On the flip side, we have a reliable source of firmed electricity: the grid. Connecting large demand sources to the grid is more cost-effective than constructing remote wind or solar farms. However, using grid electricity incurs utility administration costs, raising operational expenses.

In conclusion, my perspective is that most hydrogen production facilities should ideally be located at existing demand points, particularly ammonia production facilities, and powered by grid electricity. While consolidating massive electrolysis plants at new demand centers may make sense in some cases, the scale of current proposals driven by hype and unrealistic demand forecasts is largely misguided.

White Hydrogen: A Misguided Hope

The recent excitement over white hydrogen—natural deposits of gaseous hydrogen—has drawn attention but remains largely unfounded. Claims of unlimited hydrogen reserves are prevalent, particularly following a notable announcement from France’s Lorraine region, which estimated a deposit of 46 million tons of hydrogen. While impressive, this amount only meets about 40% of the annual global hydrogen demand of 120 million tons.
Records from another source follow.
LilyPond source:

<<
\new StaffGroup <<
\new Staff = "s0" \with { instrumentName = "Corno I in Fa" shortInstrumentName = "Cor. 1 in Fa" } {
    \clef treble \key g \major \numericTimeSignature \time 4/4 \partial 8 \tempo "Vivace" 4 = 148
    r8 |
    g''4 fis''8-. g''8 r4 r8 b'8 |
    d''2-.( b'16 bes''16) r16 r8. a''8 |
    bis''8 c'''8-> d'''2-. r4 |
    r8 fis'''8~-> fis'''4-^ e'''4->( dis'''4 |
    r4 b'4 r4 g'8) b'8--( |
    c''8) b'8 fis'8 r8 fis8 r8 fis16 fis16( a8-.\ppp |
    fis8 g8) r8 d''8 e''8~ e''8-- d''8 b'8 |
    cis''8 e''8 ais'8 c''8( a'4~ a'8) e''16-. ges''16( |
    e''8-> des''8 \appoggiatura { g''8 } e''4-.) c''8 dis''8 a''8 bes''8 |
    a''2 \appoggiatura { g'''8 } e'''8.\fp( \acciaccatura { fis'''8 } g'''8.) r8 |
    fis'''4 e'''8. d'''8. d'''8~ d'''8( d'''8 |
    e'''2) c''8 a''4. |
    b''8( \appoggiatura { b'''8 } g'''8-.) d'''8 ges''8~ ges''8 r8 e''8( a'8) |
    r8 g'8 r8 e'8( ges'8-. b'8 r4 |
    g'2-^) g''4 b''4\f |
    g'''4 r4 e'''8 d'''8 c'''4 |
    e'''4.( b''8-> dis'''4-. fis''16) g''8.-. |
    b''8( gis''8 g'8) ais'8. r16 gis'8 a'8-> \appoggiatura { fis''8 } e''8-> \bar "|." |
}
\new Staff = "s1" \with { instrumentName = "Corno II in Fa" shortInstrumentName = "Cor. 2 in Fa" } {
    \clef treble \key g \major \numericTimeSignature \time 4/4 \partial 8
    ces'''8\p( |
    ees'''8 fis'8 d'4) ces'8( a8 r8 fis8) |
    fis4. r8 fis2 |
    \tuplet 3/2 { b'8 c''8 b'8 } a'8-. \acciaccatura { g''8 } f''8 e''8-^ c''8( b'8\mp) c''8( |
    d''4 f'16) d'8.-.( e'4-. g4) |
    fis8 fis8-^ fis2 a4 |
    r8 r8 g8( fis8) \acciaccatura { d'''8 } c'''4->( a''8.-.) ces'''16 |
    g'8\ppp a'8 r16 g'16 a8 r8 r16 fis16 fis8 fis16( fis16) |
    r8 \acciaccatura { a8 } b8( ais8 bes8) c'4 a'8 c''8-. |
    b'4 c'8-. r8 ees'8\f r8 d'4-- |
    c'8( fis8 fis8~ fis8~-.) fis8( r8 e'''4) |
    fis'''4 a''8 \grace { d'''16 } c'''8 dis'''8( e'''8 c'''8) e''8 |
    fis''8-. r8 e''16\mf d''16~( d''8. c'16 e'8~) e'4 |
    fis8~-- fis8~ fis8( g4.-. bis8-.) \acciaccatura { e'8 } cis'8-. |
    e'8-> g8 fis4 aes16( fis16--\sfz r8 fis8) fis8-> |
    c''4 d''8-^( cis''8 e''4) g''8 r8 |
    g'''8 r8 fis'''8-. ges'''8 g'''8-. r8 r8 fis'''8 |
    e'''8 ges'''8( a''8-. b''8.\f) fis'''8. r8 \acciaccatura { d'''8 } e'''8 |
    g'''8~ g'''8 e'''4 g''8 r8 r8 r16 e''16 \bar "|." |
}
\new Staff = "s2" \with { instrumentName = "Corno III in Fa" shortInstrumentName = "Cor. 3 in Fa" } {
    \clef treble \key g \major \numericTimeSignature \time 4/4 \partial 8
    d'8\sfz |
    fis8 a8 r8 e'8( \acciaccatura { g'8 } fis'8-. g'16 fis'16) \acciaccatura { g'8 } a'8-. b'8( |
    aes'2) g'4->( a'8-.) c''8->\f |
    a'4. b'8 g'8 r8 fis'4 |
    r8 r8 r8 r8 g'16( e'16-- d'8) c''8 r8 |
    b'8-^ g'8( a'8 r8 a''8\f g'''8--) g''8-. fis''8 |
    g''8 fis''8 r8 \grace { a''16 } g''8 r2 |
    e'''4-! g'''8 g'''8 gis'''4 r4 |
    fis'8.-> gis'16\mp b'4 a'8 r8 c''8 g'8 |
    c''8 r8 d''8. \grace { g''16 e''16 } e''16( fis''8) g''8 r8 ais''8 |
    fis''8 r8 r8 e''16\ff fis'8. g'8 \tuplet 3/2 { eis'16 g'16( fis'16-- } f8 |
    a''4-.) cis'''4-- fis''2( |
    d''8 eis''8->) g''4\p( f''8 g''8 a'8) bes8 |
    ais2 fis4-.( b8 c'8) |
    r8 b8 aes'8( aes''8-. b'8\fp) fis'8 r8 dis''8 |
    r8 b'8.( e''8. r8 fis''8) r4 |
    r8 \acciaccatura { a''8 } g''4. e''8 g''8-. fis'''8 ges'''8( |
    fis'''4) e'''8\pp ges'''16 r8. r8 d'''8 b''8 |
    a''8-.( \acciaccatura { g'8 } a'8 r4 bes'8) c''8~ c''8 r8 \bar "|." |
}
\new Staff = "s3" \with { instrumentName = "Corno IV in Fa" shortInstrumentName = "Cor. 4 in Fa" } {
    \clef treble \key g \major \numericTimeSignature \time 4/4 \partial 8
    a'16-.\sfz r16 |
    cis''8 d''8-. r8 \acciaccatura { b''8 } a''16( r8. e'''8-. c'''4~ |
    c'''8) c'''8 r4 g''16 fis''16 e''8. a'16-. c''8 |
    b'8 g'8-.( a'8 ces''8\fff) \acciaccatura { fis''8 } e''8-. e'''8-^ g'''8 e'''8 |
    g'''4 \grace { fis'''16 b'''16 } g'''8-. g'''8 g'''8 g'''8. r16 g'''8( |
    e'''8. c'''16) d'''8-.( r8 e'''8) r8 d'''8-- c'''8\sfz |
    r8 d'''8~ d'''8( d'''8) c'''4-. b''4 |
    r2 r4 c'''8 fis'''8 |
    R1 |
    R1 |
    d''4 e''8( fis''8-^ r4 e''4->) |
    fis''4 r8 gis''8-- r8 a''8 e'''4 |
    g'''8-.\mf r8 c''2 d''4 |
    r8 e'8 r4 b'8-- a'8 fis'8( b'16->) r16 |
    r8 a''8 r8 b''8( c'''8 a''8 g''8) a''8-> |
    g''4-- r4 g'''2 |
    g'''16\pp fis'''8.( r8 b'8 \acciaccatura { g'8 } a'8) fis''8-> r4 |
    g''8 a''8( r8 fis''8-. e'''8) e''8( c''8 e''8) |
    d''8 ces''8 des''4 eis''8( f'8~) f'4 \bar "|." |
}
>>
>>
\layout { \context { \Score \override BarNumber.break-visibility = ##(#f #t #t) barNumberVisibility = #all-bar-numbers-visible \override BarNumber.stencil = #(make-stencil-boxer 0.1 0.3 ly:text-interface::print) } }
Moreover, the discoverability of these deposits raises several questions. For instance, one site in Spain has approximately 1.2 million tons of hydrogen, which is less than 1% of yearly demand and is mixed with other gases. Extraction methods, costs, and potential environmental impacts remain largely unclear, making it difficult to assess the viability of these resources.

The French site’s hydrogen is trapped in an underground aquifer, with concentrations varying significantly with depth. The extraction process’s costs, potential gas leaks, and other unanswered questions complicate the narrative further.

In summary, while some hydrogen resources exist underground, they are often not close to demand centers, and we lack clarity on extraction costs. While there’s potential for decarbonization in some hydrogen usage, the notion that white hydrogen can significantly support a hydrogen economy is overly optimistic.

Ultimately, the Lorraine find merits exploration, especially considering its potential revenue against the backdrop of $1–3 per kilogram black hydrogen from natural gas. However, it is crucial not to divert hydrogen resources toward transportation or heating without careful consideration.